出題 1
ねこをすてに行く話の本文から、「幼稚園児からしてみたら」から「もっと遠くにいかんにゃいけんわ。」」までの部分を、両端を含めて一字一句そのまま繰り返してください。

本文抜粋
========

さて、ミミをだっこして、うちを出てやな、
ミミはおとなしくだかれて運ばれとるわけや。
いま考えたら、そのときのミミ、どんな顔してたんやろな。

交差点の信号を渡って
いけだタバコ屋をとおりすぎたところで
ミミをおろしてひと休みしてたら
よう知らん小学生の男の子が声をかけてきた。
「おまえ、ねこかかえて、なんしよるんか?」
「ねこすてる」
「ねこすてるんか!」
なんかそいつ、えらいテンション上がってもーてやな。
「おお~、こいつがそのすてられるねこかー。おもろいイベントに遭遇してもうたやんけぇー」
みたいな感じで、じろじろミミを見てたわ。
「よし。おれが一緒にすてにいっちゃる」

なにが「よし」なんかわからんが
ワイはちょっと心強かったわー。
だって一人では駅まで行けないし
ミミは重いし、現実には無理ゲー感がすごくて
途方に暮れてたところあるからな。

幼稚園児からしてみたら
(ちょっとすまん、ワイ、小学生1年生やったかもしれん。
ちょっと記憶があいまいや)
小学3年、4年生ぐらいでも、ぜんぜんお兄さんやからなあ。
この年上のひとが助太刀してくれたら百人力や。
これでしっかりミミをすてられるわー。
って感じよなー。

「ええか、ここじゃあまだ、ネコは帰ってくるけえな。
ネコはかしこいけえ。
もっと遠くにいかんにゃいけんわ。」

========

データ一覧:
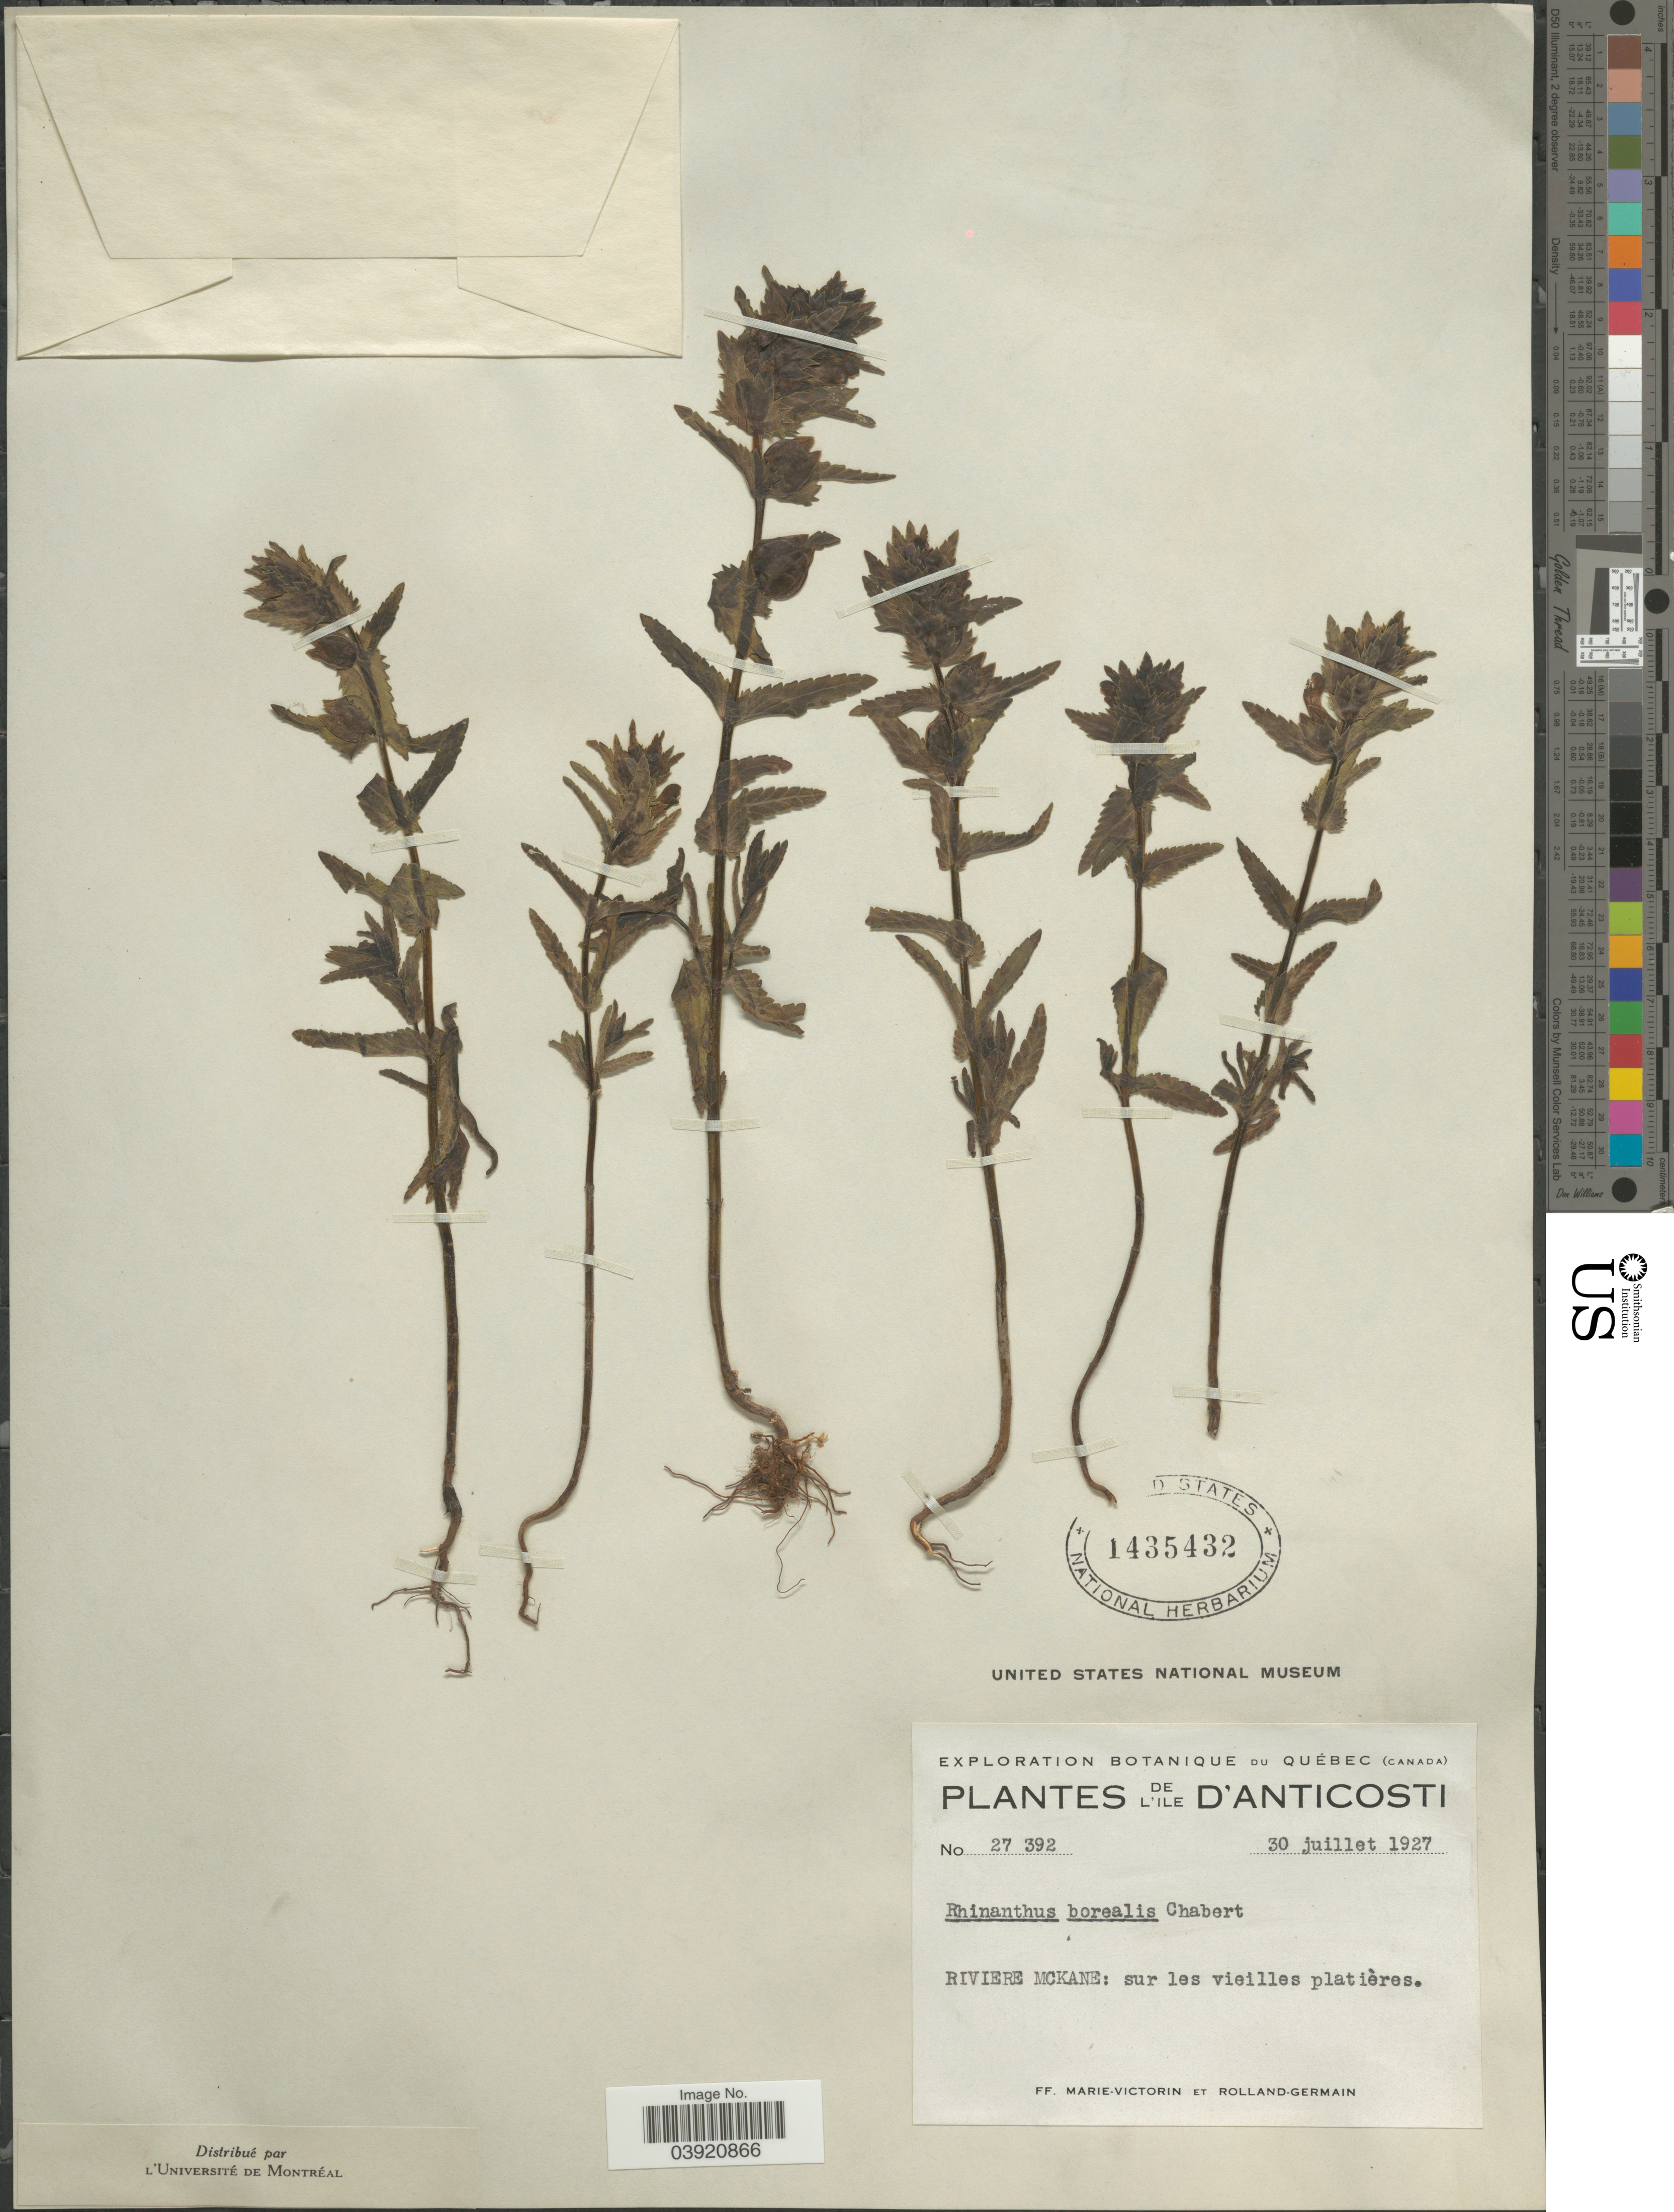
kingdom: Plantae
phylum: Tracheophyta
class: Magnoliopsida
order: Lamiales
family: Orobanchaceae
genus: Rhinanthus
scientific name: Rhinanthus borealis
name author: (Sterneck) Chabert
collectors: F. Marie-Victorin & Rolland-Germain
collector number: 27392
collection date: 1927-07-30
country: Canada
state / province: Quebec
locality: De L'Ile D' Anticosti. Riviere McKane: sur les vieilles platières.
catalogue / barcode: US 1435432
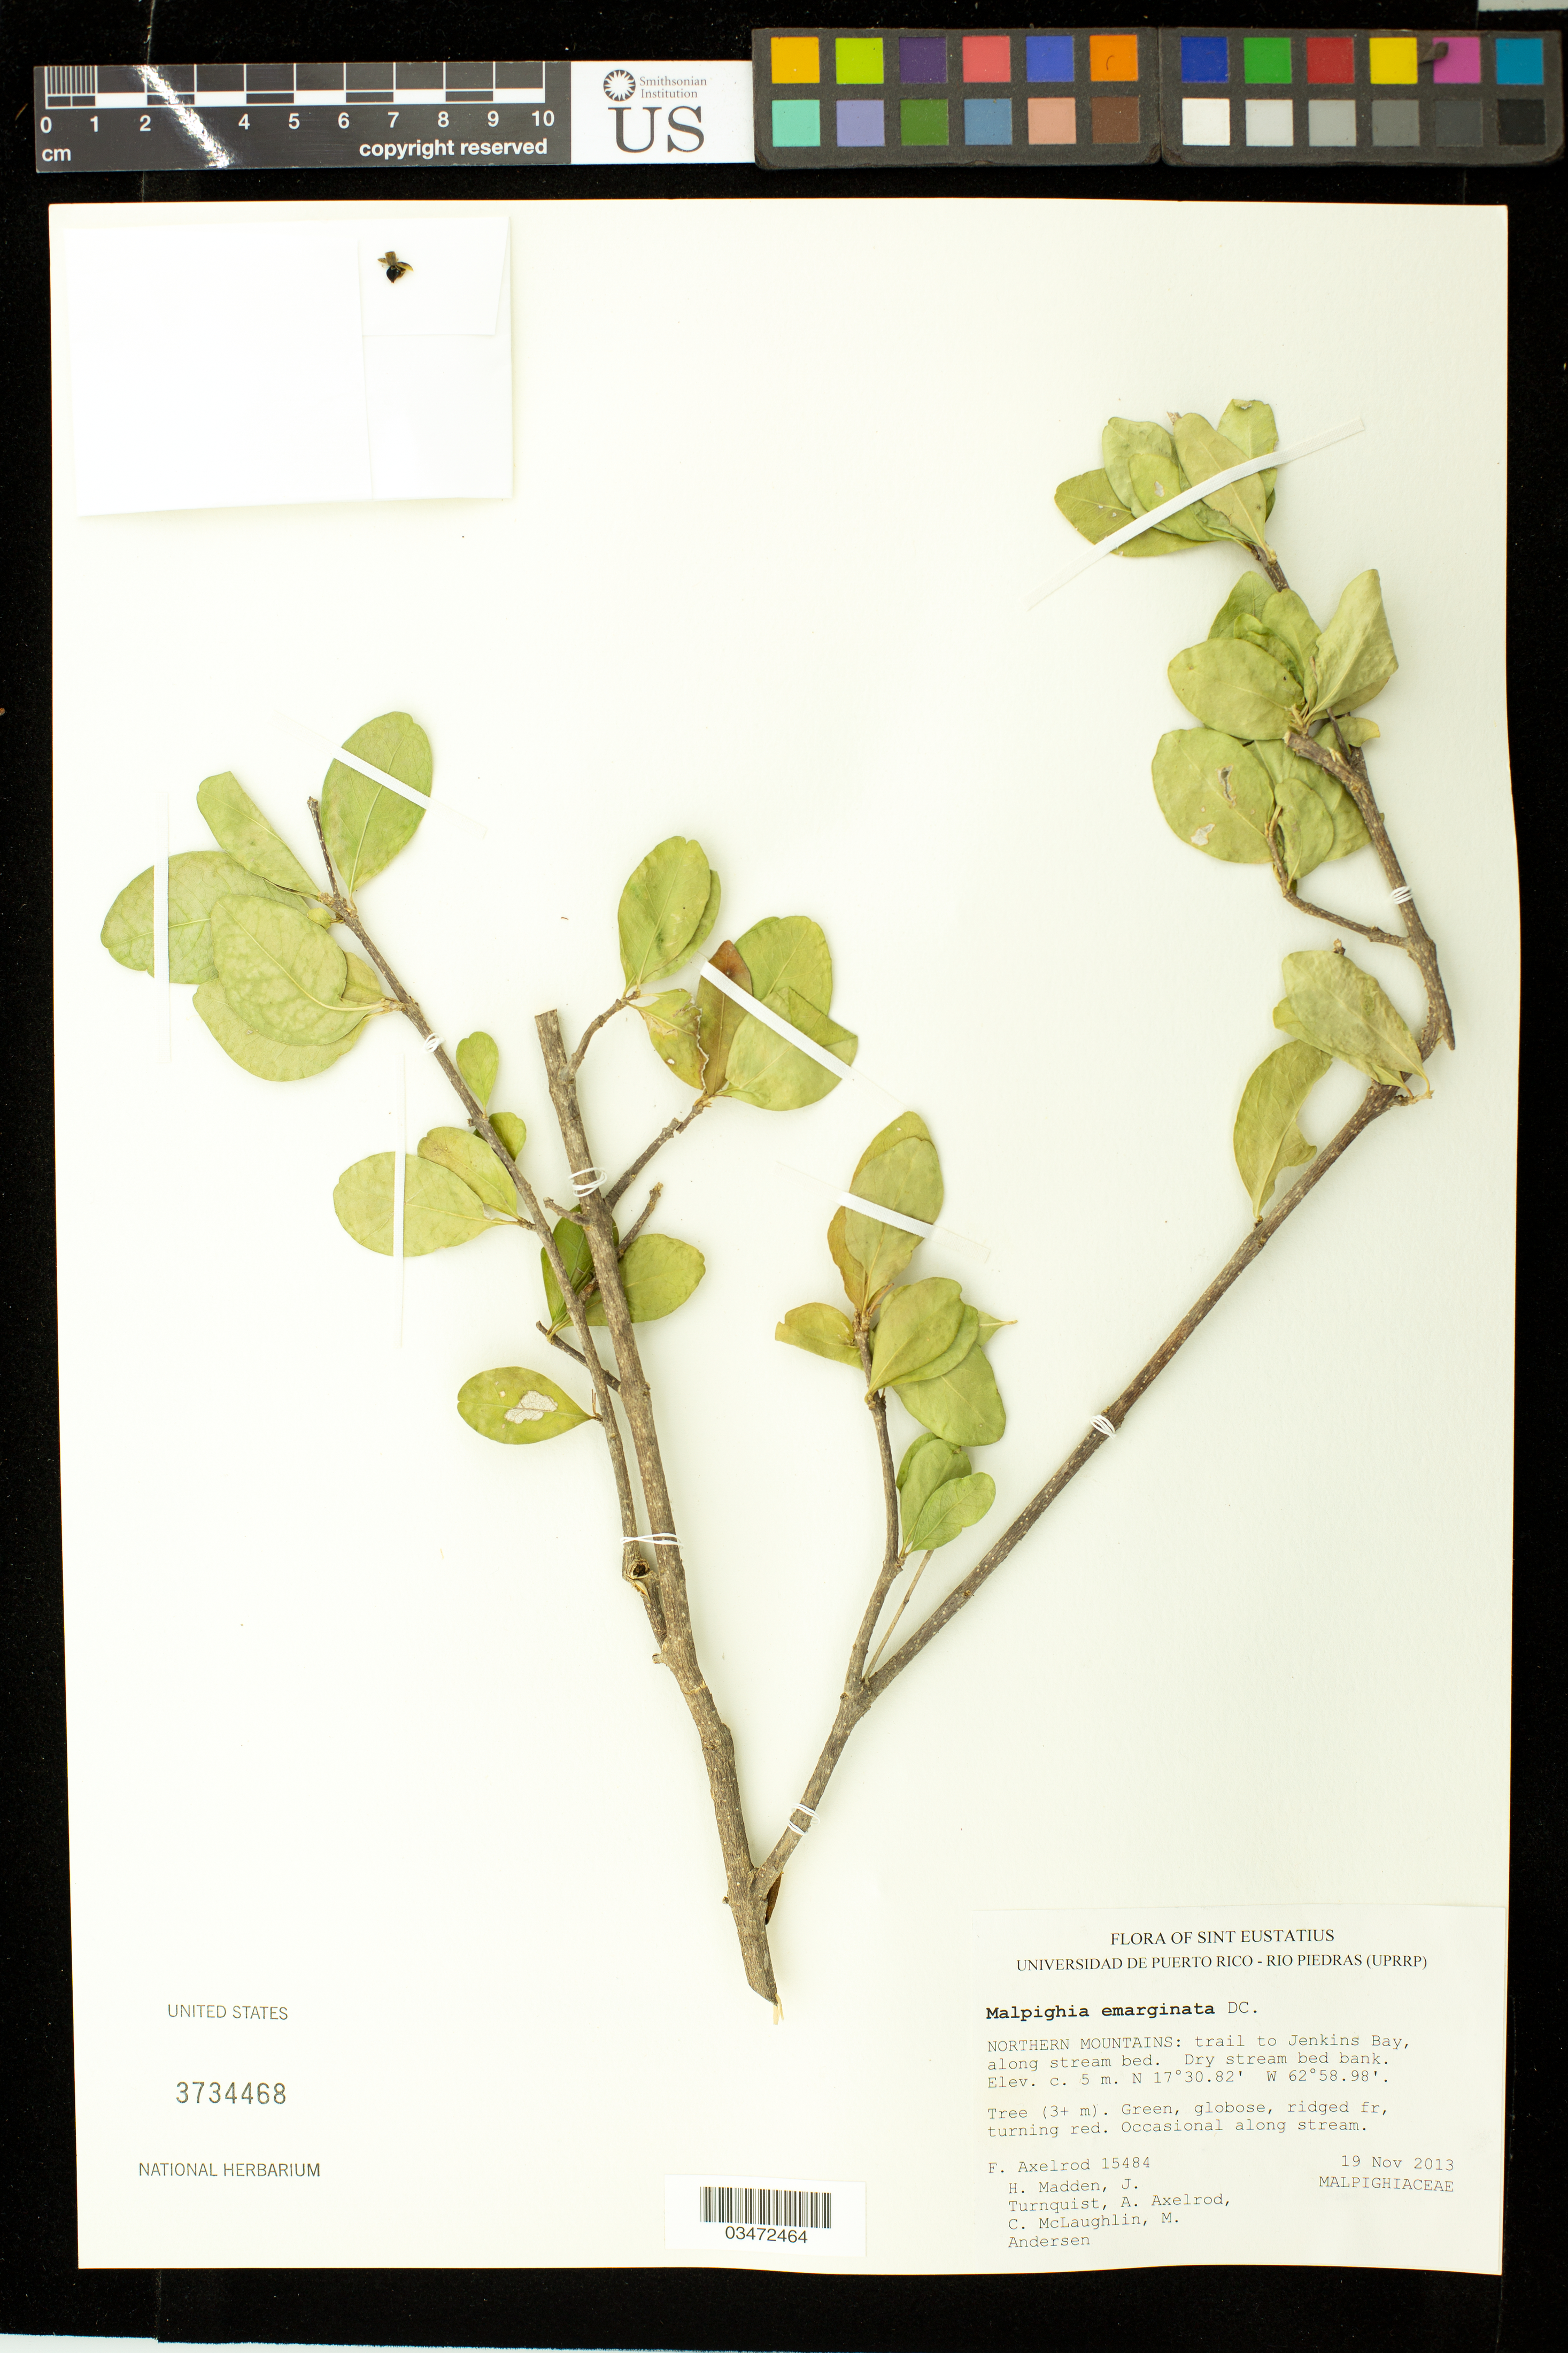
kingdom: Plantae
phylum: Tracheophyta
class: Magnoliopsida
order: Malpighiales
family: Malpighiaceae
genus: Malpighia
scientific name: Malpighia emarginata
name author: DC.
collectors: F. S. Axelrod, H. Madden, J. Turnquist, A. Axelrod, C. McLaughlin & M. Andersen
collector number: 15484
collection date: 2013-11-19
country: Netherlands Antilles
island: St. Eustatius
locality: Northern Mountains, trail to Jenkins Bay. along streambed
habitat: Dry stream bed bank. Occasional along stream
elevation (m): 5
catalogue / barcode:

========

出題 2
データ一覧の行のうち、「collection date: 1927-07-30」を含む行から「genus: Malpighia」を含む行までを、両端の行も含めて、「catalogue / barcode」を「標本番号」に改めたうえでもう一度書いてください。ほかの部分はすべて変えず、画像は答えに入れないでください。

正解 1
幼稚園児からしてみたら
(ちょっとすまん、ワイ、小学生1年生やったかもしれん。
ちょっと記憶があいまいや)
小学3年、4年生ぐらいでも、ぜんぜんお兄さんやからなあ。
この年上のひとが助太刀してくれたら百人力や。
これでしっかりミミをすてられるわー。
って感じよなー。

「ええか、ここじゃあまだ、ネコは帰ってくるけえな。
ネコはかしこいけえ。
もっと遠くにいかんにゃいけんわ。」

正解 2
collection date: 1927-07-30
country: Canada
state / province: Quebec
locality: De L'Ile D' Anticosti. Riviere McKane: sur les vieilles platières.
標本番号: US 1435432
kingdom: Plantae
phylum: Tracheophyta
class: Magnoliopsida
order: Malpighiales
family: Malpighiaceae
genus: Malpighia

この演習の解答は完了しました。